* **WORK ORDER**
Read the data and repeat all of it exactly.

(RECORDS PROVIDED begins)

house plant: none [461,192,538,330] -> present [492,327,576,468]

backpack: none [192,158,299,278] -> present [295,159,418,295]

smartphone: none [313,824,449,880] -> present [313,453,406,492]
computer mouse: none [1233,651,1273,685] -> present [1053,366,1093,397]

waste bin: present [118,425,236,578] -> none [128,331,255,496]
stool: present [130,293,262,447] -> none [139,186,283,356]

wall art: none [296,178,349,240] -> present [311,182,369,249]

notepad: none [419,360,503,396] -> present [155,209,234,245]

(RECORDS PROVIDED ends)

* **WORKED SOLUTION**
house plant: none [461,192,538,330] -> present [492,327,576,468]

backpack: none [192,158,299,278] -> present [295,159,418,295]

smartphone: none [313,824,449,880] -> present [313,453,406,492]
computer mouse: none [1233,651,1273,685] -> present [1053,366,1093,397]

waste bin: present [118,425,236,578] -> none [128,331,255,496]
stool: present [130,293,262,447] -> none [139,186,283,356]

wall art: none [296,178,349,240] -> present [311,182,369,249]

notepad: none [419,360,503,396] -> present [155,209,234,245]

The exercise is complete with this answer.